Prompt - Show each line of the records below where the word "shape" occurs.

Listed records -
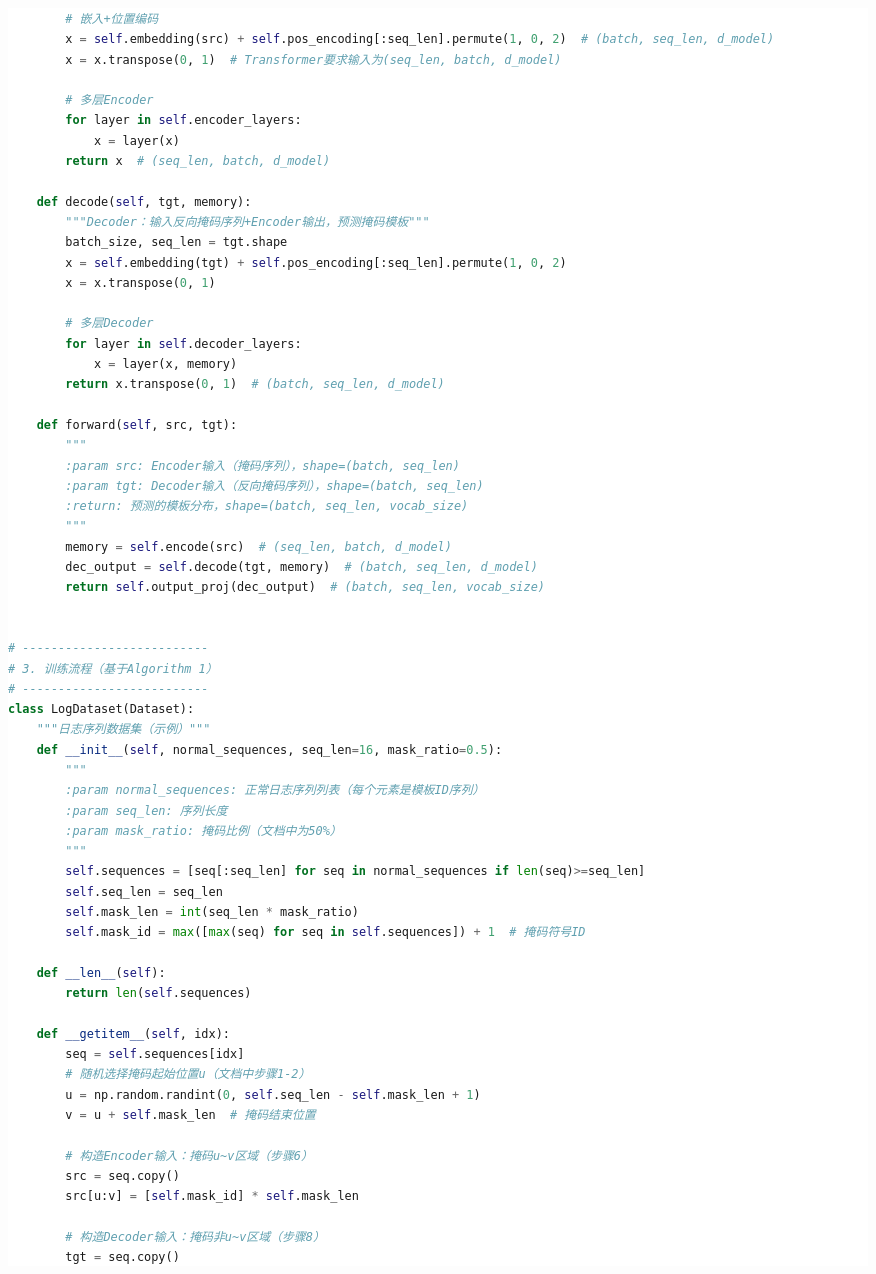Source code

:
 ```py
        # 嵌入+位置编码
        x = self.embedding(src) + self.pos_encoding[:seq_len].permute(1, 0, 2)  # (batch, seq_len, d_model)
        x = x.transpose(0, 1)  # Transformer要求输入为(seq_len, batch, d_model)
        
        # 多层Encoder
        for layer in self.encoder_layers:
            x = layer(x)
        return x  # (seq_len, batch, d_model)

    def decode(self, tgt, memory):
        """Decoder：输入反向掩码序列+Encoder输出，预测掩码模板"""
        batch_size, seq_len = tgt.shape
        x = self.embedding(tgt) + self.pos_encoding[:seq_len].permute(1, 0, 2)
        x = x.transpose(0, 1)
        
        # 多层Decoder
        for layer in self.decoder_layers:
            x = layer(x, memory)
        return x.transpose(0, 1)  # (batch, seq_len, d_model)

    def forward(self, src, tgt):
        """
        :param src: Encoder输入（掩码序列），shape=(batch, seq_len)
        :param tgt: Decoder输入（反向掩码序列），shape=(batch, seq_len)
        :return: 预测的模板分布，shape=(batch, seq_len, vocab_size)
        """
        memory = self.encode(src)  # (seq_len, batch, d_model)
        dec_output = self.decode(tgt, memory)  # (batch, seq_len, d_model)
        return self.output_proj(dec_output)  # (batch, seq_len, vocab_size)


# --------------------------
# 3. 训练流程（基于Algorithm 1）
# --------------------------
class LogDataset(Dataset):
    """日志序列数据集（示例）"""
    def __init__(self, normal_sequences, seq_len=16, mask_ratio=0.5):
        """
        :param normal_sequences: 正常日志序列列表（每个元素是模板ID序列）
        :param seq_len: 序列长度
        :param mask_ratio: 掩码比例（文档中为50%）
        """
        self.sequences = [seq[:seq_len] for seq in normal_sequences if len(seq)>=seq_len]
        self.seq_len = seq_len
        self.mask_len = int(seq_len * mask_ratio)
        self.mask_id = max([max(seq) for seq in self.sequences]) + 1  # 掩码符号ID

    def __len__(self):
        return len(self.sequences)

    def __getitem__(self, idx):
        seq = self.sequences[idx]
        # 随机选择掩码起始位置u（文档中步骤1-2）
        u = np.random.randint(0, self.seq_len - self.mask_len + 1)
        v = u + self.mask_len  # 掩码结束位置
        
        # 构造Encoder输入：掩码u~v区域（步骤6）
        src = seq.copy()
        src[u:v] = [self.mask_id] * self.mask_len
        
        # 构造Decoder输入：掩码非u~v区域（步骤8）
        tgt = seq.copy()
```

Your response -
        batch_size, seq_len = tgt.shape
        :param src: Encoder输入（掩码序列），shape=(batch, seq_len)
        :param tgt: Decoder输入（反向掩码序列），shape=(batch, seq_len)
        :return: 预测的模板分布，shape=(batch, seq_len, vocab_size)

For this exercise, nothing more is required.